You’re being mean!” “Nobody loves me.” As a mom, I’ve heard these words often. Though my children are night and day in personality, they share a common dislike for discipline. After having dealt with numerous “time outs,” I’ve learned that parenting is all about the long-haul (Galatians 6:9). This is a difficult concept to embrace in a drive-thru, self-serve culture.
Central to God’s heart is His selfless consistency. Forever faithful and unchanging, His love stands as a bulwark in the storms of life (Jeremiah 31:3; 1 John 4:9-11). Like the foundation of a structure, in His love boundaries provide great strength. Society wrongfully portrays love as unrestrained permissiveness. Boundaries do not confine; they protect, give life, and demonstrate love (Proverbs 19:18). Because He wants to tell us “yes” to so much, He must sometimes tell us “no.”
God intended for the love of a parent to be a reflection of His love toward us. To raise our children without discipline is to portray a false understanding of the heart of God (Deuteronomy 8:5). A parent must see past the conflict of the moment to the path of truth and righteousness (what is right according to the Word).
Parents face the temptation to avoid or to be inconsistent in discipline. The story of Eli and his sons in 1 Samuel 2 reveals the root of giving in to such temptations: self. Eli profited by not dealing with his sons. Though he chastised them for their behavior, he grew fat from their sin (1 Samuel 2:29). Talk is cheap when not followed by action (vv.22-25). Parents serve self when they refuse to discipline their children because they’re too busy, want to avoid confrontation, or care more about being their “friend.”
The greatest demonstration of love is a willingness to die to self for the sake of another.
More:
Then Jesus said to His disciples, “If any of you wants to be My follower, you must turn from your selfish ways, take up your cross, and follow Me” (Matthew 16:24).
Next:
If Jesus were to stand in front of you and say, “Follow Me,” what would you say? What do you need to surrender to Him today?
KarenSM on May 19, 2009 at 2:48 am
Thank you for this passage today.
I know when I look at my two, I raise my hands in praise to My Father who showed me how to be mother to the charges He left in my care.
Father told us clearly, when He gives us a job to do He gives us the tools and He is always with us to help and guide us.

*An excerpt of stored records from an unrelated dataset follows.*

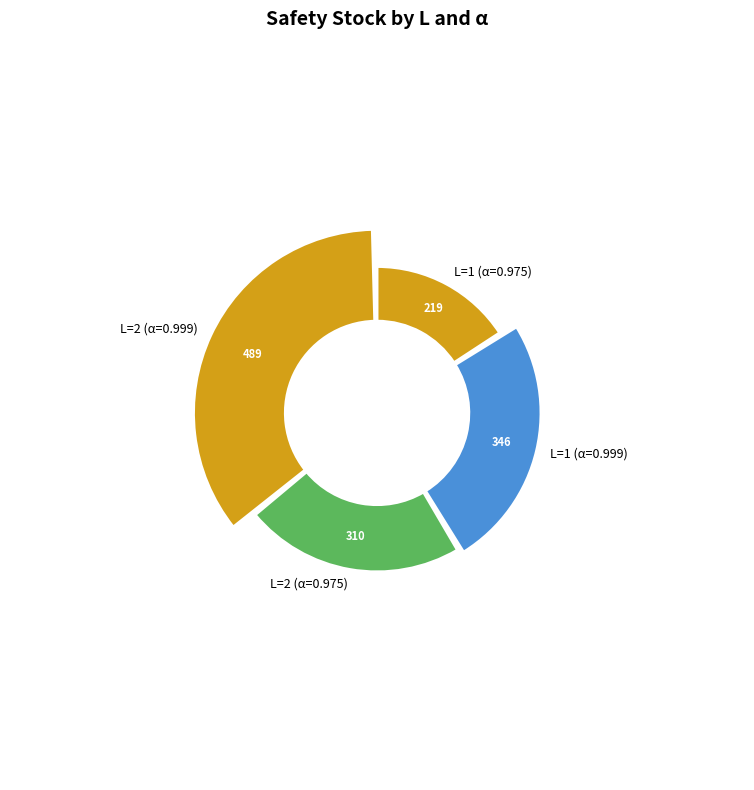

Which slice is the largest?

L=2 (α=0.999)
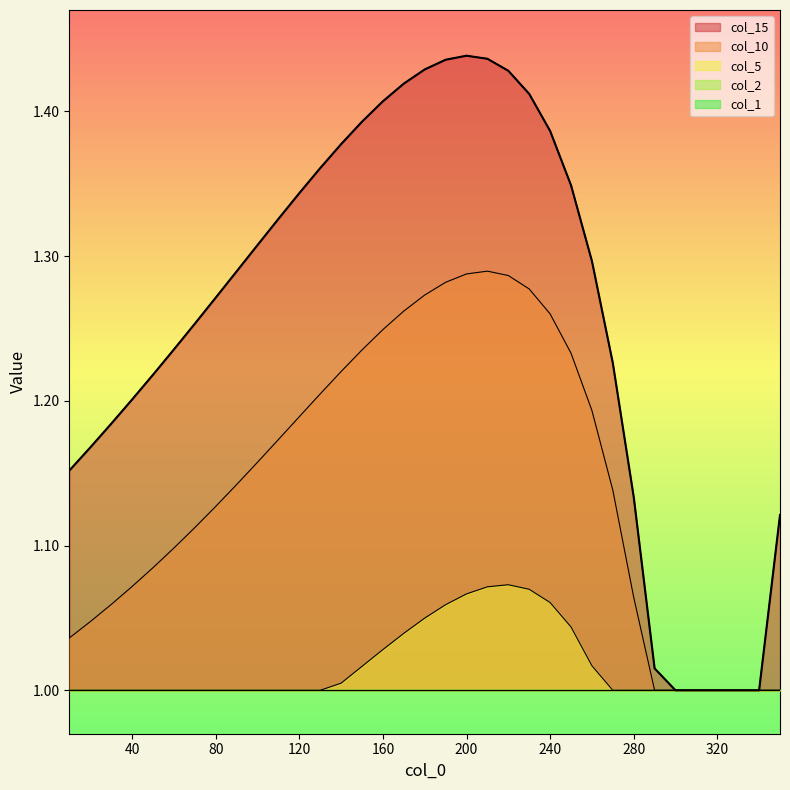

Reading left to right, list all the values displayed in this chart.

col_5: 10=1.0	20=1.0	30=1.0	40=1.0	50=1.0	60=1.0	70=1.0	80=1.0	90=1.0	100=1.0	110=1.0	120=1.0	130=1.0	140=1.0	150=1.0	160=1.0	170=1.0	180=1.0	190=1.1	200=1.1	210=1.1	220=1.1	230=1.1	240=1.1	250=1.0	260=1.0	270=1.0	280=1.0	290=1.0	300=1.0	310=1.0	320=1.0	330=1.0	340=1.0	350=1.0
col_10: 10=1.0	20=1.0	30=1.1	40=1.1	50=1.1	60=1.1	70=1.1	80=1.1	90=1.1	100=1.2	110=1.2	120=1.2	130=1.2	140=1.2	150=1.2	160=1.2	170=1.3	180=1.3	190=1.3	200=1.3	210=1.3	220=1.3	230=1.3	240=1.3	250=1.2	260=1.2	270=1.1	280=1.1	290=1.0	300=1.0	310=1.0	320=1.0	330=1.0	340=1.0	350=1.0
col_15: 10=1.2	20=1.2	30=1.2	40=1.2	50=1.2	60=1.2	70=1.3	80=1.3	90=1.3	100=1.3	110=1.3	120=1.3	130=1.4	140=1.4	150=1.4	160=1.4	170=1.4	180=1.4	190=1.4	200=1.4	210=1.4	220=1.4	230=1.4	240=1.4	250=1.3	260=1.3	270=1.2	280=1.1	290=1.0	300=1.0	310=1.0	320=1.0	330=1.0	340=1.0	350=1.1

The tool is His Word. If anyone wants to be the best parent they can be, pray to the ultimate father, The Father!
regina franklin on May 23, 2009 at 2:32 pm
Well said, Karen! I can’t tell you the number of times I’ve been out of ideas, but in that place of not knowing what to do next, God has put His counsel in place. Parenting has taught me so much about the faithfulness of God–His relentless pursuit of our becoming children raised up in His image and His unconditional, resounding love!
Most of all–parenting has taught me so much about patience (or my lack thereof)! Have a blessed day.
tom felten on May 19, 2009 at 9:39 am
Regina, well said! One line in particular is both convicting and comforting, “God intended for the love of a parent to be a reflection of His love toward us.” If left to our own devices, it would be impossible to love in this way. But, by God’s grace and strength, we can love out kids in a way that reflects the beauty of our Father’s love for us!
regina franklin on May 23, 2009 at 2:26 pm
Tom–I’m always so thankful for the encouragement from a veteran parent. As one who has often set the expectations too high for myself, I’ve had to learn that accepting my failures is to admit God is the only source that can enable me to love my children with a truly pure heart.
I have come to the realization that my children will leave my home someday, and there will be areas where they will see my failings. I want to give them the room to feel and process through these things without taking it on as a personal failure. Instead, I have set as the focus of my heart that my children will be able to leave home saying that while I was not perfect as a mother, they could see within me a desire to know the Lord in His fullness. I want them to be able to say that whenever the Lord showed me something about myself, I embraced His counsel no matter the cost.
jamiesreid on May 19, 2009 at 3:40 pm
Regina, thank you for this timely post. As a mother of a 9 yo and 3 yo I can deeply relate to the daily struggle to be consistent and to provide true love. The cheap counterfeit of permissiveness is an easy trap as you pointed out. I am reflecting on this all the more. Below is some guidance from Watchman Nee on Parenthood from the book Spiritual Exercise that I found thought provoking. I hope others will enjoy it too:
1. You Should Sanctify Yourself
2. Develop a Sense of Stewardship Over Your Children
3. Do Not Have a Double Standard
4. Use Authority With Restraint
5. Show Appreciation To The Children
6. Channel Children’s Ambition
7. Do Not Encourage Children’s Pride
8. Teach Children How To Choose
9. Have Family Worship on The Children’s Level
10. Lead the Children to Repentance
11. Use the Rod When Necessary
12. Chasten Justly
13. Show the Children Their Fault
Ephesians 6:4
regina franklin on May 23, 2009 at 2:28 pm
Jamie–what a great list. The Lord keeps teaching me how so much of my parenting skills comes back to my willingness to let Him work in (and on) me. Thanks for sharing!